By allowing ads to appear on this site, you support the local businesses who, in turn, support great journalism.
Commissioners wont vote again on Red Rabbit funds
Placeholder Image

Hall County commissioners said Wednesday night they will not take a second vote to accept federal money to continue operating the Red Rabbit fixed-route bus service.

The Hall County Board of Commissioners declined $400,000 in grant funds on April 10. Commissioner Scott Gibbs said he was almost 100 percent sure that the county was also rejecting previously approved funding for new buses for the service. The board has a public meeting at 6 p.m. today, and the grant wasn’t on the agenda released Wednesday evening.

“There’s nothing for us to vote on,” board Chairman Richard Mecum said.

Commissioners discussed a possible agreement with the city of Gainesville at their Monday work session that may have included the county accepting the funding and having an intergovernmental agreement with the city where Gainesville would accept all liability.
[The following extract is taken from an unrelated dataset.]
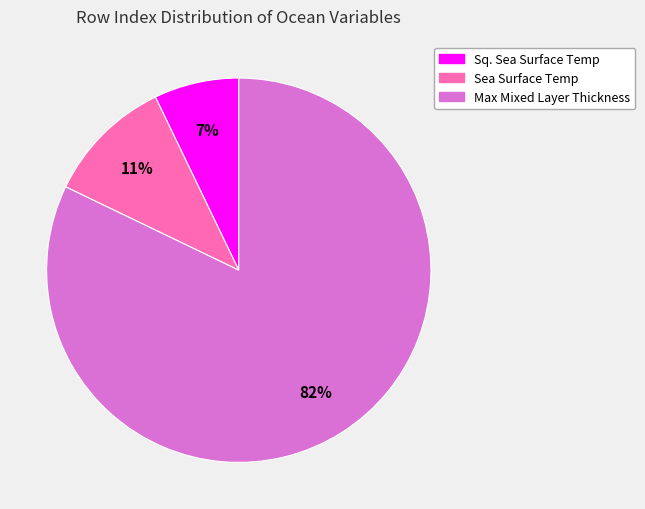

To the nearest percent, what is the average slice percentage?

33%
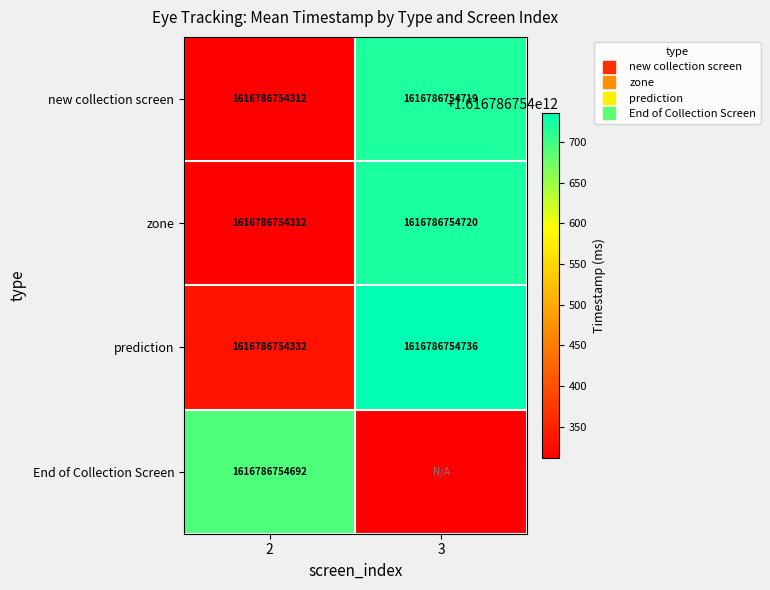

At how many categories does at least one series exceed 1039039541776?

2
The county decided not to take another vote after it learned in conversations with the Georgia Department of Transportation that Gainesville could apply for the same funding Hall County was offered, said Gibbs and Mecum. GDOT is giving the city time to make an application, Mecum said.

“The county commission has made a decision two weeks ago pertaining to this matter and that decision stands,” County Administrator Randy Knighton said.

Gainesville City Manager Kip Padgett said he was meeting on Friday with Knighton to discuss the Gainesville-Hall Community Service Center, which operates the Red Rabbit service, but he said he didn’t think there was much more about the issue to talk about with the county.

Padgett said the city hasn’t talked to GDOT, but it intends to find out if it can make an application for those funds.

“I think that discussion is still ongoing,” said Phillippa Lewis Moss, director of the Community Service Center.

Red Rabbit service will stop operating after July 1 unless the city takes over its equipment, operations and financial liability and pays for it.

Melody Marlowe, Gainesville Administrative Services director, and Moss are crunching numbers on what it might cost the city to operate alone.

“I think everybody would prefer that the city go ahead and get the grant themselves,” Mecum said, referring to his sense of the commissioners’ feelings.

Gainesville Mayor Danny Dunagan said the city wants and needs a transportation system.

“My interpretation of that is that they will do everything they can to retain those services for, at a minimum, their constituents,” Moss said.

Hall Transit Services, which includes Red Rabbit and the Dial-A-Ride service, is part of the Community Service Center and funded by both Hall County and Gainesville.

The Federal Transit Administration pays 50 percent of Red Rabbit operating costs, and the city and county split the other half 50-50.

Red Rabbit has seven fixed bus routes and more than 200 bus stops, mostly in Gainesville, with some stops farther out, including down Atlanta Highway to the University of North Georgia-Gainesville campus in Oakwood.

Dial-A-Ride is a curbside service that requires advance reservations.